What to work on: Please decide whether each statement agrees with the post on technology extraction, answering yes or no and quoting the words of the post that decide it: 1. The writer interned at Slintel for three months before taking the full-time position. 2. The team chose the F1 score as its accuracy metric. 3. The writer wants the number of false positives to be as high as possible.

Text:
>>>>>

Technology Extraction from People’s Professional Summary
I’ve joined Slintel as a full-time Data Scientist!
I started my full-time position as a Data Scientist at Slintel earlier this month and I can’t be more excited about it! I’ve been interning at Slintel for 3 months now, and I’ve learned a lot during my internship period.Here’s a quick overview on what I’ve been working on over the past few months.
Overview
With the recent advances in technology and specifically in the data science domain, we are able to solve tons of amazing problems. Let me introduce one which we at Slintel are also trying to solve.
Here’s the gist of it: I was tasked with building an automated process that will help you to identify that Person X is the right prospect to be pitched for Product Y technology from Z organisation. Essentially, identifying high-intent prospects from any organization for any sales/marketing team across the globe!
So, we are working on Technology Extraction from people’s professional summary data. Sounds like an NER problem? A variety of approaches comes flooding to the mind … right? But let’s start from step #1, the research that went into it..
Research
I think the best way to start working on any problem statement is to do your homework in terms of your own research and exploration of different approaches. Guess what :) On exploring I found that there are a variety of approaches that are available and used for this task and this is often termed as “NER (Named Entity Recognition)”. Libraries like spaCy, pre-trained models like BERT, flair, etc. already exist to help you with this. Let’s get things started then.
Week 1:
My Onboarding :)
Got onboarded with the team, super excited to start my work. Let’s see what we have here to start….
I had the people’s professional summary data but found out important requirements for the same, as I am going to do everything from scratch which makes it 3000 times more exciting xD .
Week 2:
Pre-requirements
In order to build something and validate the performances of our algorithms we need some True data to compare with, right ??
Important Requirements:
- Tagged Dataset : We need a true valued list for technologies/companies matching from summary for validation with our list of predicted values i.e
2. Accuracy Metric : We opted for the Confusion Matrix. Let’s not dig deep into what it is, I am sure you can find out this on your own (check out the link above). An important point to consider here is that the number of FPs (False Positives) are going to be very important for the business use-case. Why? It is so because as a Sales representative, we do not want to pitch the wrong person for the wrong product that he/she might not be interested in buying, right? So, we want them as low as possible.
Week 3–4:
Got a Plan ??
Ohkk, wait! Let’s not be very fast to jump to code, let’s check if we have any plan first ??
Yes, on research and domain knowledge I formulated a plan in which we will proceed with the project.
Classification of Approaches on Dataset Type :
I am pretty sure you already got what I had in mind but let me explain it once. So we have two types of classification one with Untagged Data/raw data and the other is Contextually Tagged data.

<<<<<

Given entries:
>>>>>

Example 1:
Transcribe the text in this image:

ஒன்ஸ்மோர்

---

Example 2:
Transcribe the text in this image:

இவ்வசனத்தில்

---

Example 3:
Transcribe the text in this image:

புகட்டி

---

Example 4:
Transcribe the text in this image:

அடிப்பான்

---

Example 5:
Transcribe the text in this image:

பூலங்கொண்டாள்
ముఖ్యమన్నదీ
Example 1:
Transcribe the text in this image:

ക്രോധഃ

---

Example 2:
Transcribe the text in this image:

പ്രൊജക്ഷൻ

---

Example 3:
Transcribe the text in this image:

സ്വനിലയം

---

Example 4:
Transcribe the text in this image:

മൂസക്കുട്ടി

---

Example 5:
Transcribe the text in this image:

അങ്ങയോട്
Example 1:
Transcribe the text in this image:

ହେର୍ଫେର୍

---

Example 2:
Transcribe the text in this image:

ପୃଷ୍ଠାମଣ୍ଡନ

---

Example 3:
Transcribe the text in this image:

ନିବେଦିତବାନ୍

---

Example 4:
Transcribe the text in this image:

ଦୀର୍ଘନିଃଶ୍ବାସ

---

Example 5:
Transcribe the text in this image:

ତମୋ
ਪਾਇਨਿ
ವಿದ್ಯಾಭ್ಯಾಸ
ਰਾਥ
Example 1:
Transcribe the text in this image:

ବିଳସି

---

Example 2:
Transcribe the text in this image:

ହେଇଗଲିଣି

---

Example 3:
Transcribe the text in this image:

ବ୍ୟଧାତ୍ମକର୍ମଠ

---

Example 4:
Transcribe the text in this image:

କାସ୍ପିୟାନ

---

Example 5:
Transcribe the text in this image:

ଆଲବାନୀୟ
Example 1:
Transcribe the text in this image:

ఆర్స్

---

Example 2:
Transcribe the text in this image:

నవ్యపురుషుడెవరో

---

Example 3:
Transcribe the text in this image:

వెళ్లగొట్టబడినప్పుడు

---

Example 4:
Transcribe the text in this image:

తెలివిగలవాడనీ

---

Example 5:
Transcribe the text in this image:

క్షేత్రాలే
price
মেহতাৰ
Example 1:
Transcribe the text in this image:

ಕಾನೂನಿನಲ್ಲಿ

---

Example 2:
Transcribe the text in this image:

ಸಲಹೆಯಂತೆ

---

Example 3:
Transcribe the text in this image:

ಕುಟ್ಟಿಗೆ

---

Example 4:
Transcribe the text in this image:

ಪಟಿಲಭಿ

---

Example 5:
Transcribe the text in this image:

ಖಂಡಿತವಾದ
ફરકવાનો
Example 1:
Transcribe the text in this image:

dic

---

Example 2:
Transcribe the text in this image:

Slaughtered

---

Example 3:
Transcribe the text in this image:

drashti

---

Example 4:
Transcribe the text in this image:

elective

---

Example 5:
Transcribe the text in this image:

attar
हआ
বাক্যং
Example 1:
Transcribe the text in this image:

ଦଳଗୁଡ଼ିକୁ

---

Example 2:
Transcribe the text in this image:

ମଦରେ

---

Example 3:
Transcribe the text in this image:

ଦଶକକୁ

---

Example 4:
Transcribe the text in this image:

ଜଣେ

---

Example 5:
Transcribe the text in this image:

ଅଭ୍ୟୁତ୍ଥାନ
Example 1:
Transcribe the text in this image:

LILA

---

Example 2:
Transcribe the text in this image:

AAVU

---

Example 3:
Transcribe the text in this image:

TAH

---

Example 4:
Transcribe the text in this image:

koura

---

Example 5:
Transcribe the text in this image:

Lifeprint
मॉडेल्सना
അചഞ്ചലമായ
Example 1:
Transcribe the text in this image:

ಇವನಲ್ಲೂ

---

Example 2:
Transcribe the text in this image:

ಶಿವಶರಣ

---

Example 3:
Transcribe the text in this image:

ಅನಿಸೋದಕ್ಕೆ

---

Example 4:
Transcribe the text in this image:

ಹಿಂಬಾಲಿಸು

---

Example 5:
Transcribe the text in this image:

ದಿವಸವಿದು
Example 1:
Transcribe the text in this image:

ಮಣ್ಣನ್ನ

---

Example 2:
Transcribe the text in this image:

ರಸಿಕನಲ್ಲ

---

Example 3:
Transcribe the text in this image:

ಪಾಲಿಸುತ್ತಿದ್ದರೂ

<<<<<

Exercise response:
1. Yes: "I’ve been interning at Slintel for 3 months now"
2. No: "We opted for the Confusion Matrix."
3. No: "So, we want them as low as possible."